> WORK TO BE COMPLETED:
Could you return the whole listing exactly?

=== Section Start ===

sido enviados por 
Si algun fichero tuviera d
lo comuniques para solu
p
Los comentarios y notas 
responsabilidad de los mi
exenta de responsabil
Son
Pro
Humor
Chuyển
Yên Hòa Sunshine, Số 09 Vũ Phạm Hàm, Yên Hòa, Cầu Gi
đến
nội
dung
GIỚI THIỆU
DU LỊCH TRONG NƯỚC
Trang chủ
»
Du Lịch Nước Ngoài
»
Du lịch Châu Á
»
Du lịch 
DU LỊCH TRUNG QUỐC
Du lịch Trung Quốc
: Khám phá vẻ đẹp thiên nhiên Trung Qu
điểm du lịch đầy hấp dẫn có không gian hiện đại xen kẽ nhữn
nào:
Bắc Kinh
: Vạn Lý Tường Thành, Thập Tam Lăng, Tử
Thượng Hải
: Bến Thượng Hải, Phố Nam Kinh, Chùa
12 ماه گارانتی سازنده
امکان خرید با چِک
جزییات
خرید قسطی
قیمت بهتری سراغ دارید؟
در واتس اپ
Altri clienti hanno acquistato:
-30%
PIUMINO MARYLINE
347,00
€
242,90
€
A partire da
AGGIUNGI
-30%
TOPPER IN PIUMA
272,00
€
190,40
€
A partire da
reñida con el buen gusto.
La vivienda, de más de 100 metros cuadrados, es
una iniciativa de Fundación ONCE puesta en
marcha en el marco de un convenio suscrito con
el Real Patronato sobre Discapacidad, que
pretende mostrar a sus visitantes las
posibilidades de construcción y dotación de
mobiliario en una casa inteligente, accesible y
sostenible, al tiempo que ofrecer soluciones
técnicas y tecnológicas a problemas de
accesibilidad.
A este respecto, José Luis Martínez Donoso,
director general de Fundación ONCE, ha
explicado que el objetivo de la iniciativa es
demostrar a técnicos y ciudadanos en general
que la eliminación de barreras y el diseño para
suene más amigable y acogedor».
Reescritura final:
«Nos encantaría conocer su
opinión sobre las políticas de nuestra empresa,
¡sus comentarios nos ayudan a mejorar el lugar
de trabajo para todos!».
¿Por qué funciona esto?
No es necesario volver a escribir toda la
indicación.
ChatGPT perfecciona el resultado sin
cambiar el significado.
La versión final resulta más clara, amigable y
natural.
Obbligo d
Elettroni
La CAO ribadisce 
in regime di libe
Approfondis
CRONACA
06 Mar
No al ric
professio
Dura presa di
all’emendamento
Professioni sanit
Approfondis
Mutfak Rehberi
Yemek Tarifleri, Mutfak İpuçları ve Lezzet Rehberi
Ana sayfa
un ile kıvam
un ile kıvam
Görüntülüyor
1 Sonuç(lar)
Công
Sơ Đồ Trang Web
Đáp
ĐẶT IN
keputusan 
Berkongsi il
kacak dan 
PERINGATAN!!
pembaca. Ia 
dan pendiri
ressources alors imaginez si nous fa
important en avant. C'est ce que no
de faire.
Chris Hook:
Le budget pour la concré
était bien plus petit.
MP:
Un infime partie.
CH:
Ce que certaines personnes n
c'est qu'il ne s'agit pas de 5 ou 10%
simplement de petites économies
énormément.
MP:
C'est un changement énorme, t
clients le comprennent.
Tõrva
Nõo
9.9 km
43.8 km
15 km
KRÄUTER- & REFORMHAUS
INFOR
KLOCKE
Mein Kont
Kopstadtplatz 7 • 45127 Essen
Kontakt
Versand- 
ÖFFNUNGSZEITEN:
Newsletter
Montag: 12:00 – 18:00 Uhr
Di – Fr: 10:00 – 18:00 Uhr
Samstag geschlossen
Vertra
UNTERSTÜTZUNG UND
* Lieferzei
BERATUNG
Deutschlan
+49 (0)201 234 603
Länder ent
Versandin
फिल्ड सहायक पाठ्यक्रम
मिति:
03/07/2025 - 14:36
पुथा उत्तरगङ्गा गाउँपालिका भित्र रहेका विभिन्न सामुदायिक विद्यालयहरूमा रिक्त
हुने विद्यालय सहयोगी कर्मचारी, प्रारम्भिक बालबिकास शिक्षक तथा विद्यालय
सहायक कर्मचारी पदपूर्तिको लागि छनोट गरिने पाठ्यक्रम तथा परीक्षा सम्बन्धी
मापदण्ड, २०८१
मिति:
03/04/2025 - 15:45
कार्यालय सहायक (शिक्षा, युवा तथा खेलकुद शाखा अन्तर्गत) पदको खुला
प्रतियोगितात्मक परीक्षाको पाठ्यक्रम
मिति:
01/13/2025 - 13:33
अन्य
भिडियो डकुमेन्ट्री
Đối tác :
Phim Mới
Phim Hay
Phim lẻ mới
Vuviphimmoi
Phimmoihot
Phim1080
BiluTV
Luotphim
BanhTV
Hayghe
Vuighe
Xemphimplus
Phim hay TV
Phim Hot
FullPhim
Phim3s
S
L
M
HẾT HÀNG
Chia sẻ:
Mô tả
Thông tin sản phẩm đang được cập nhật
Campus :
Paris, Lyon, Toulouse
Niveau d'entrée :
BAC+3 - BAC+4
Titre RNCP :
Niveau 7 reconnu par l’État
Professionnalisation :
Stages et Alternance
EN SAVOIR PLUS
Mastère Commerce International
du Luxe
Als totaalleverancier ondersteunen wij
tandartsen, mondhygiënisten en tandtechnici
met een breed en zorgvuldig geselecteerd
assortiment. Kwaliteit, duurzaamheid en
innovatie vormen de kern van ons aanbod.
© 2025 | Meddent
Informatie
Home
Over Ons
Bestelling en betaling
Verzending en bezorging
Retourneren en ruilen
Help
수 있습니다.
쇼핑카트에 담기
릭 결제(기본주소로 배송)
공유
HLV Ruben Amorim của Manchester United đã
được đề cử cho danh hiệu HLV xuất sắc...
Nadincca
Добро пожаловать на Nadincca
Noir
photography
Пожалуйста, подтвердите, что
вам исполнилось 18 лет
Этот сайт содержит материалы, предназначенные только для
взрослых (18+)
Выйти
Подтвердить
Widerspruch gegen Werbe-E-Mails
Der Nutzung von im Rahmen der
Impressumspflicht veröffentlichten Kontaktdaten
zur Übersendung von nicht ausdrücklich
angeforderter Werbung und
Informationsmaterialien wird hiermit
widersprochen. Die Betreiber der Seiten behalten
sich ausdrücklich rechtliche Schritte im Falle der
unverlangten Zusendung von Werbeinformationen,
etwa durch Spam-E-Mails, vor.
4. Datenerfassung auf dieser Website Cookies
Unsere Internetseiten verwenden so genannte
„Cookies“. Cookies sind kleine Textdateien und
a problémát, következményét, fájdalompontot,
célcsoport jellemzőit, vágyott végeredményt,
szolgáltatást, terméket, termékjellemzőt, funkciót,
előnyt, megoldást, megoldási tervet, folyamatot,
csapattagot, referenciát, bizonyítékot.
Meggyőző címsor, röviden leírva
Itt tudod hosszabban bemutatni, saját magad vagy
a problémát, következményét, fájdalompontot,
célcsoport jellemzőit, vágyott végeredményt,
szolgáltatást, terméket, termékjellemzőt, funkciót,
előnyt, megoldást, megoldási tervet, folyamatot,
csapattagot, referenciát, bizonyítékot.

=== Section End ===

> ANSWER SPACE:
sido enviados por 
Si algun fichero tuviera d
lo comuniques para solu
p
Los comentarios y notas 
responsabilidad de los mi
exenta de responsabil
Son
Pro
Humor
Chuyển
Yên Hòa Sunshine, Số 09 Vũ Phạm Hàm, Yên Hòa, Cầu Gi
đến
nội
dung
GIỚI THIỆU
DU LỊCH TRONG NƯỚC
Trang chủ
»
Du Lịch Nước Ngoài
»
Du lịch Châu Á
»
Du lịch 
DU LỊCH TRUNG QUỐC
Du lịch Trung Quốc
: Khám phá vẻ đẹp thiên nhiên Trung Qu
điểm du lịch đầy hấp dẫn có không gian hiện đại xen kẽ nhữn
nào:
Bắc Kinh
: Vạn Lý Tường Thành, Thập Tam Lăng, Tử
Thượng Hải
: Bến Thượng Hải, Phố Nam Kinh, Chùa
12 ماه گارانتی سازنده
امکان خرید با چِک
جزییات
خرید قسطی
قیمت بهتری سراغ دارید؟
در واتس اپ
Altri clienti hanno acquistato:
-30%
PIUMINO MARYLINE
347,00
€
242,90
€
A partire da
AGGIUNGI
-30%
TOPPER IN PIUMA
272,00
€
190,40
€
A partire da
reñida con el buen gusto.
La vivienda, de más de 100 metros cuadrados, es
una iniciativa de Fundación ONCE puesta en
marcha en el marco de un convenio suscrito con
el Real Patronato sobre Discapacidad, que
pretende mostrar a sus visitantes las
posibilidades de construcción y dotación de
mobiliario en una casa inteligente, accesible y
sostenible, al tiempo que ofrecer soluciones
técnicas y tecnológicas a problemas de
accesibilidad.
A este respecto, José Luis Martínez Donoso,
director general de Fundación ONCE, ha
explicado que el objetivo de la iniciativa es
demostrar a técnicos y ciudadanos en general
que la eliminación de barreras y el diseño para
suene más amigable y acogedor».
Reescritura final:
«Nos encantaría conocer su
opinión sobre las políticas de nuestra empresa,
¡sus comentarios nos ayudan a mejorar el lugar
de trabajo para todos!».
¿Por qué funciona esto?
No es necesario volver a escribir toda la
indicación.
ChatGPT perfecciona el resultado sin
cambiar el significado.
La versión final resulta más clara, amigable y
natural.
Obbligo d
Elettroni
La CAO ribadisce 
in regime di libe
Approfondis
CRONACA
06 Mar
No al ric
professio
Dura presa di
all’emendamento
Professioni sanit
Approfondis
Mutfak Rehberi
Yemek Tarifleri, Mutfak İpuçları ve Lezzet Rehberi
Ana sayfa
un ile kıvam
un ile kıvam
Görüntülüyor
1 Sonuç(lar)
Công
Sơ Đồ Trang Web
Đáp
ĐẶT IN
keputusan 
Berkongsi il
kacak dan 
PERINGATAN!!
pembaca. Ia 
dan pendiri
ressources alors imaginez si nous fa
important en avant. C'est ce que no
de faire.
Chris Hook:
Le budget pour la concré
était bien plus petit.
MP:
Un infime partie.
CH:
Ce que certaines personnes n
c'est qu'il ne s'agit pas de 5 ou 10%
simplement de petites économies
énormément.
MP:
C'est un changement énorme, t
clients le comprennent.
Tõrva
Nõo
9.9 km
43.8 km
15 km
KRÄUTER- & REFORMHAUS
INFOR
KLOCKE
Mein Kont
Kopstadtplatz 7 • 45127 Essen
Kontakt
Versand- 
ÖFFNUNGSZEITEN:
Newsletter
Montag: 12:00 – 18:00 Uhr
Di – Fr: 10:00 – 18:00 Uhr
Samstag geschlossen
Vertra
UNTERSTÜTZUNG UND
* Lieferzei
BERATUNG
Deutschlan
+49 (0)201 234 603
Länder ent
Versandin
फिल्ड सहायक पाठ्यक्रम
मिति:
03/07/2025 - 14:36
पुथा उत्तरगङ्गा गाउँपालिका भित्र रहेका विभिन्न सामुदायिक विद्यालयहरूमा रिक्त
हुने विद्यालय सहयोगी कर्मचारी, प्रारम्भिक बालबिकास शिक्षक तथा विद्यालय
सहायक कर्मचारी पदपूर्तिको लागि छनोट गरिने पाठ्यक्रम तथा परीक्षा सम्बन्धी
मापदण्ड, २०८१
मिति:
03/04/2025 - 15:45
कार्यालय सहायक (शिक्षा, युवा तथा खेलकुद शाखा अन्तर्गत) पदको खुला
प्रतियोगितात्मक परीक्षाको पाठ्यक्रम
मिति:
01/13/2025 - 13:33
अन्य
भिडियो डकुमेन्ट्री
Đối tác :
Phim Mới
Phim Hay
Phim lẻ mới
Vuviphimmoi
Phimmoihot
Phim1080
BiluTV
Luotphim
BanhTV
Hayghe
Vuighe
Xemphimplus
Phim hay TV
Phim Hot
FullPhim
Phim3s
S
L
M
HẾT HÀNG
Chia sẻ:
Mô tả
Thông tin sản phẩm đang được cập nhật
Campus :
Paris, Lyon, Toulouse
Niveau d'entrée :
BAC+3 - BAC+4
Titre RNCP :
Niveau 7 reconnu par l’État
Professionnalisation :
Stages et Alternance
EN SAVOIR PLUS
Mastère Commerce International
du Luxe
Als totaalleverancier ondersteunen wij
tandartsen, mondhygiënisten en tandtechnici
met een breed en zorgvuldig geselecteerd
assortiment. Kwaliteit, duurzaamheid en
innovatie vormen de kern van ons aanbod.
© 2025 | Meddent
Informatie
Home
Over Ons
Bestelling en betaling
Verzending en bezorging
Retourneren en ruilen
Help
수 있습니다.
쇼핑카트에 담기
릭 결제(기본주소로 배송)
공유
HLV Ruben Amorim của Manchester United đã
được đề cử cho danh hiệu HLV xuất sắc...
Nadincca
Добро пожаловать на Nadincca
Noir
photography
Пожалуйста, подтвердите, что
вам исполнилось 18 лет
Этот сайт содержит материалы, предназначенные только для
взрослых (18+)
Выйти
Подтвердить
Widerspruch gegen Werbe-E-Mails
Der Nutzung von im Rahmen der
Impressumspflicht veröffentlichten Kontaktdaten
zur Übersendung von nicht ausdrücklich
angeforderter Werbung und
Informationsmaterialien wird hiermit
widersprochen. Die Betreiber der Seiten behalten
sich ausdrücklich rechtliche Schritte im Falle der
unverlangten Zusendung von Werbeinformationen,
etwa durch Spam-E-Mails, vor.
4. Datenerfassung auf dieser Website Cookies
Unsere Internetseiten verwenden so genannte
„Cookies“. Cookies sind kleine Textdateien und
a problémát, következményét, fájdalompontot,
célcsoport jellemzőit, vágyott végeredményt,
szolgáltatást, terméket, termékjellemzőt, funkciót,
előnyt, megoldást, megoldási tervet, folyamatot,
csapattagot, referenciát, bizonyítékot.
Meggyőző címsor, röviden leírva
Itt tudod hosszabban bemutatni, saját magad vagy
a problémát, következményét, fájdalompontot,
célcsoport jellemzőit, vágyott végeredményt,
szolgáltatást, terméket, termékjellemzőt, funkciót,
előnyt, megoldást, megoldási tervet, folyamatot,
csapattagot, referenciát, bizonyítékot.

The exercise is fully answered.